Wenn Männer Waschmaschinen programmieren

Ja, es ist toll, dass wir jetzt eine Waschmaschine haben, doch es nützt uns nichts, wenn sie nicht ordentlich wäscht.
Dann ist das nichts Halbes und nichts Ganzes.
Im Grunde ist es schon traurig, wenn die ganze studierte Klientel nicht dazu in der Lage ist, eine vernünftige Waschmaschine herzustellen, die den Anforderungen einer normalen sauberen Wäsche gerecht wird.
Erst habe ich mich gewundert, warum die Wäsche fast dreckiger wieder aus der Waschmaschine kommt, als ich sie reinhabe.
Weiße Schlieren überall und von sauber keine Spur.
Zuerst dachte ich noch, das ist vielleicht das Pulver und ich habe zu viel davon verwendet oder es hat sich irgendwo in der Maschine davon etwas abgelagert.
Deshalb nahm ich keinerlei Pulver mehr und Entkalkte meine Waschmaschine vorsichtshalber erst einmal, es hätte ja auch Kalk sein können.
Nach dieser ganzen Aktion, kam sie aber immer noch so halbgewaschen wieder aus der Maschine.
Deshalb habe ich mir gedacht, ich schaue dem ganzen Treiben einmal zu.
Danach wusste ich, woran es lag.
Die Maschine wurde von Dilettanten entwickelt und programmiert.
In dem Wahn, an falscher Stelle Wasser zu sparen, hätten sich die Waschmaschinenhersteller gleich das Bauen von Waschmaschinen sparen können.
Was ich da sah, spottete jeder Beschreibung.
Bereits beim Hauptwaschgang zog die Maschine so wenig Wasser, dass die Kleidung gerade mal so etwas wie angefeuchtet wurde. Diese Anfeuchtung führte jedoch dazu, dass der Dreck, jetzt zähflüssiger in der Waschmaschine war und sich gleichmässig auf die Wäsche verteilte. Nun könnte man meinen, OK, er wird dann weggespült, doch weit gefehlt. Nach dieser Aktion, wurde erst einmal diese Pampe schön in das Gewebe geschleudert. Nach dieser Prozedur, wurden gefühlte zwei Wassergläser Wasser für den Spülvorgang geholt und dreimal die Maschine umgedreht, damit Mann sagen kann, es wurde gespült.
Danach wird dann auch diese Pampe durch einen viel zu langen Schleudergang noch mehr in die Wäsche gearbeitet.
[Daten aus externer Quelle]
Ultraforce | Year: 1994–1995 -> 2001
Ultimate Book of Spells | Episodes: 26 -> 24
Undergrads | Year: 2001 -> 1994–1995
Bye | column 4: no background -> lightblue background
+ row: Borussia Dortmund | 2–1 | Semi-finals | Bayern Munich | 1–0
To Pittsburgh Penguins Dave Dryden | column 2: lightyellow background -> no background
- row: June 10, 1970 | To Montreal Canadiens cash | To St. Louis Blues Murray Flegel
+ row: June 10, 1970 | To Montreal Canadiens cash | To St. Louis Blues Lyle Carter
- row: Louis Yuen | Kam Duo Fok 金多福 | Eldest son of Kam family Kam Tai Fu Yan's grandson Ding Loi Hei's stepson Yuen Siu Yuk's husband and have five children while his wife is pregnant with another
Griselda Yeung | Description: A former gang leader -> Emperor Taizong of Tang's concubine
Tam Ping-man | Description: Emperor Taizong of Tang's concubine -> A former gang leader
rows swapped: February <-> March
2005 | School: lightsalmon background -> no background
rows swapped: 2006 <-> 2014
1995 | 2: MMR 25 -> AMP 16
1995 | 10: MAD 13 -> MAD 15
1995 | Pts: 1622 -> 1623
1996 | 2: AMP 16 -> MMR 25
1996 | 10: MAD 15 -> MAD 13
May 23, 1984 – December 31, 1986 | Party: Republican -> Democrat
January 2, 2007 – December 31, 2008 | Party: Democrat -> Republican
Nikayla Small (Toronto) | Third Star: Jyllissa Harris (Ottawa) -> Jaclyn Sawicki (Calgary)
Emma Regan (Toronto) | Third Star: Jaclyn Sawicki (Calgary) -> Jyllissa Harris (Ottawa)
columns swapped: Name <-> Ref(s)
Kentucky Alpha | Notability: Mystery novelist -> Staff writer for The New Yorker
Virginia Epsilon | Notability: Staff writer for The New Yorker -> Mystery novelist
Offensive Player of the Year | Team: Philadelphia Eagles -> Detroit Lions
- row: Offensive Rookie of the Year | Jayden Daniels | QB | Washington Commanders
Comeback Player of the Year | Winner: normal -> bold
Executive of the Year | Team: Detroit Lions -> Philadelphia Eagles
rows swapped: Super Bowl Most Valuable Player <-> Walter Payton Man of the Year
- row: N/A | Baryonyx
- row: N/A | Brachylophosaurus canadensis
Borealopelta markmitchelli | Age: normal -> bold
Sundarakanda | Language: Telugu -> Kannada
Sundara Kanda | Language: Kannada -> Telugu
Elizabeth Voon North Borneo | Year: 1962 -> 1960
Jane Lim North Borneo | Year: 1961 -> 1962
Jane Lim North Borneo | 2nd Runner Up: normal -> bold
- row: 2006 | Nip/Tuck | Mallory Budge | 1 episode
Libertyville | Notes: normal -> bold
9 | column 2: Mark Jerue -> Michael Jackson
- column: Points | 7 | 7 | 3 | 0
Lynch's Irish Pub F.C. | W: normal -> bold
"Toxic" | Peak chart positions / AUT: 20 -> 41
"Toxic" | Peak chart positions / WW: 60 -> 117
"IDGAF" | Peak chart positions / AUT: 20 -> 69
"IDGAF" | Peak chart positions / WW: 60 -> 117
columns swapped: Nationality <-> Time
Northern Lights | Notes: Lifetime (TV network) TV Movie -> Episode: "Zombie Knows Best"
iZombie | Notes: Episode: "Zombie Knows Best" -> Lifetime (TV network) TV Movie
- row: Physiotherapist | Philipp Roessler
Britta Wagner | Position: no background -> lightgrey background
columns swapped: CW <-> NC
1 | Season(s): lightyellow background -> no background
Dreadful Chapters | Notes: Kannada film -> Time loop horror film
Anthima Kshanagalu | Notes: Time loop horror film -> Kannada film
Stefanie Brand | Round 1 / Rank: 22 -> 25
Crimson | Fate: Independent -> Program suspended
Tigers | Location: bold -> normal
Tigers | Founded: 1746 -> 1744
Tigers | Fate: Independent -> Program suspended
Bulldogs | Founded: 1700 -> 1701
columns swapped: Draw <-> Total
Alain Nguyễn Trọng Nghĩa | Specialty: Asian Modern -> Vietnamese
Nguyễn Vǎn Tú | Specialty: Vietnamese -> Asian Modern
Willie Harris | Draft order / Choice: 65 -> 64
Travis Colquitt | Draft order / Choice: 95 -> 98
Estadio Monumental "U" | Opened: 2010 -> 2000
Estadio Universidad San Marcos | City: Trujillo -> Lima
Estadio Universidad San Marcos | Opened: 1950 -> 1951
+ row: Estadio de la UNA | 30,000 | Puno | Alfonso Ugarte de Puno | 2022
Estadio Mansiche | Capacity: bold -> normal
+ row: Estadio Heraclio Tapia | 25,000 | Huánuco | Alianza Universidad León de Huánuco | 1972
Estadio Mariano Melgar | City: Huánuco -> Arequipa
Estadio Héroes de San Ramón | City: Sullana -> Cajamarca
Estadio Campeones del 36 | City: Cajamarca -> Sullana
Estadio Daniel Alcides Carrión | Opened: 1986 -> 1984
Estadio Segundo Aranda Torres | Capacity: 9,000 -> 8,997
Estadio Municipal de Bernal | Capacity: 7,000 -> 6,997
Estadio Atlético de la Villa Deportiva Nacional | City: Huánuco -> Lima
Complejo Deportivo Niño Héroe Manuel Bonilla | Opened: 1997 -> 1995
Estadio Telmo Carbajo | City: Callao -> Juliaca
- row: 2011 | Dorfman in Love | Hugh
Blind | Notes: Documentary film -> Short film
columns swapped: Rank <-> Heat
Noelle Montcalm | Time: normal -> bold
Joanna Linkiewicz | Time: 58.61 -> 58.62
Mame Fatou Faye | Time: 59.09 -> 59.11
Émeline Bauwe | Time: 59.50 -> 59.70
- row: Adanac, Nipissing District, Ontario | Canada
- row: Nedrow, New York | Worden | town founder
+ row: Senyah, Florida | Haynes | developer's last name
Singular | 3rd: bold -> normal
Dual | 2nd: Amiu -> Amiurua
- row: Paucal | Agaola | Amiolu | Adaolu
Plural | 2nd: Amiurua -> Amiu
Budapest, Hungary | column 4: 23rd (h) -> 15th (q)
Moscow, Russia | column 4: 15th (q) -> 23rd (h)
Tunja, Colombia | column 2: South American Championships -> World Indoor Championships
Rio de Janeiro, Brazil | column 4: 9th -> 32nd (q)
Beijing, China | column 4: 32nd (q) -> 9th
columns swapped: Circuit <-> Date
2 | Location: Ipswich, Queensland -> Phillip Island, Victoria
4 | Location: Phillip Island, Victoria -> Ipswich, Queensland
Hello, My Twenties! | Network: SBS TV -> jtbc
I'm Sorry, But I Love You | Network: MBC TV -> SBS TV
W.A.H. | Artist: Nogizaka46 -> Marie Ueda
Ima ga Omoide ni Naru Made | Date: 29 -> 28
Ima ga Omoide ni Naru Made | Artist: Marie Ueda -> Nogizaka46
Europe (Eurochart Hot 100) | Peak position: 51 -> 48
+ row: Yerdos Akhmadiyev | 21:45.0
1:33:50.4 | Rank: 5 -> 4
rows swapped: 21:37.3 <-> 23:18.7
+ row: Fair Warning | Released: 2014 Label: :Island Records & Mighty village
Das Ganze wiederholt sich dann dreimal und dann wundert sich Hausfrau, warum die Wäsche vollkommen dreckig wieder aus der Maschine entlassen wird.
Wenn die Herren der Schöpfung keine Lust auf saubere Wäsche haben und nur mit halben Herzen dabei sind, wenn es um die Angelegenheiten der Hausfrau geht, dann ist es kein Wunder, dass so etwas dabei herauskommt. Hier wurde an der vollkommen falschen Stelle gespart, aber es ist ja nur die Hausfrau.
Wenn Mann auch nur halbwegs seinen Verstand eingesetzt hätte, dann würde er lieber kleinere Autos bauen und das ein oder andere Mal auf sein Steak verzichten, dann wäre das Wassersparen an exakt der Stelle angelangt, wo es auch wirklich hingehört.
Ich persönlich stehe nun bei jedem Waschvorgang mit einem Milchtopf Spalier und versuche in der kurzen Zeit die mir dafür bleibt, so viel Wasser wie möglich in den Wasch- und Spülvorgang zu bringen und was soll ich sagen, die Wäsche kommt sauber aus der Waschmaschine. So ganz gönnt uns die Männerwelt wohl doch noch nicht das wohlverdiente Beinehochlegen bei der Hausarbeit.